# Sunbathers at the Park



## DRB1313 (Mar 8, 2007)

They were soaking 
up the sun, Did'nt think
they would mind if I took there photo.


----------



## bigswamp (Mar 8, 2007)

neat pic...kind of looks like one of 'em has more on its mind than just sunbathing.


----------



## Al33 (Mar 8, 2007)

Looks like they are waiting for ET to arrive. 

Nice photograph!


----------



## Hoss (Mar 8, 2007)

Wonder what they are looking at.  Nice one DRB.

Hoss


----------



## DRB1313 (Mar 8, 2007)

I believe they are watching people try to un-stuck a tractor,but it's undercover so keep it on the low down.


----------



## bclark71 (Mar 8, 2007)

cool pics


----------



## ed'sboy (Mar 9, 2007)

Great subject, cool pic


----------



## LOVEMYLABXS (Mar 9, 2007)

DRB1313 said:


> I believe they are watching people try to un-stuck a tractor,but it's undercover so keep it on the low down.

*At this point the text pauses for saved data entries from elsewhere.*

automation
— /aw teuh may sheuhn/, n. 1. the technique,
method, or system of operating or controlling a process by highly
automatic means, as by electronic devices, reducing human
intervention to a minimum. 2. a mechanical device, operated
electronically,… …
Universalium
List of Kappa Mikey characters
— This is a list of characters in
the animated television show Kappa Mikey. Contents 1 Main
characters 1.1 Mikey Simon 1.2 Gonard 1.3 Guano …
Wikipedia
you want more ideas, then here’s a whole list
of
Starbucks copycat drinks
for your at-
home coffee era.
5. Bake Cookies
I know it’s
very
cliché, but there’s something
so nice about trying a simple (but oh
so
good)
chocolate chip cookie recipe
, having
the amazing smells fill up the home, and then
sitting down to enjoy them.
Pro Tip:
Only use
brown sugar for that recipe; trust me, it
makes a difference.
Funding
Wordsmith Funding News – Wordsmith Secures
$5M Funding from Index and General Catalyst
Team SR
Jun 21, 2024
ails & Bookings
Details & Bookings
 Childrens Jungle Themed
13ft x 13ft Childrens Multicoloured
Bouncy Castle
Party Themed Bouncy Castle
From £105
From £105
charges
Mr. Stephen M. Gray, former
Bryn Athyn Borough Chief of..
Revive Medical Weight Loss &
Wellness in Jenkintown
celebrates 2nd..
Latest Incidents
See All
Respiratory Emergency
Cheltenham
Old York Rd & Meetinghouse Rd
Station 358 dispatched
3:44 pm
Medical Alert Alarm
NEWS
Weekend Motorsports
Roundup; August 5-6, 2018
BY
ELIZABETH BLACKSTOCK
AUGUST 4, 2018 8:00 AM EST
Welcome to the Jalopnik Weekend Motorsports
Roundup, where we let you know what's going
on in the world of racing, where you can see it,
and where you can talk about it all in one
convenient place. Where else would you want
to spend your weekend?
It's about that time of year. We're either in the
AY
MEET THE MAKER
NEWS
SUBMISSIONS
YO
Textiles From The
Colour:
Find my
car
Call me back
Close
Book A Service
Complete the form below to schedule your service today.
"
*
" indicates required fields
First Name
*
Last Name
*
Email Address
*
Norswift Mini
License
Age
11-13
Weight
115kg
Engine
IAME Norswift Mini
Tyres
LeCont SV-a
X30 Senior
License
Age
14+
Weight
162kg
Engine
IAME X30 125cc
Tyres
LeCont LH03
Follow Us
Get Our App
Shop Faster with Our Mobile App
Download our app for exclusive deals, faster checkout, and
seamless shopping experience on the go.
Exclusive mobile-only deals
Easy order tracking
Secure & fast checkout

And I thought they were sayin "Feed me first DRB I'm prettier" Seein we know you bait your subjects     Nice shot


----------



## DRB1313 (Mar 9, 2007)

LML, Are you saying that you did not expect turtles


----------



## LOVEMYLABXS (Mar 9, 2007)

DRB1313 said:


> LML, Are you saying that you did not expect turtles



Yep it's been so cold up here yer lucky iffin you can see their face


----------



## DRB1313 (Mar 9, 2007)

Ah yes!  Now I understand the LML.  "Love My Labcoat"


----------



## LOVEMYLABXS (Mar 9, 2007)

dang good one drb  but it's a butchers coat


----------



## DRB1313 (Mar 9, 2007)

Hunt them and then Butcher-em. No change of attire needed. Makes sense to me.


----------



## LOVEMYLABXS (Mar 9, 2007)

DRB1313 said:


> Hunt them and then Butcher-em. No change of attire needed. Makes sense to me.



DRB = Dang Right Bright


----------



## rip18 (Mar 13, 2007)

Buck nekkid sunbathers too!!!!


----------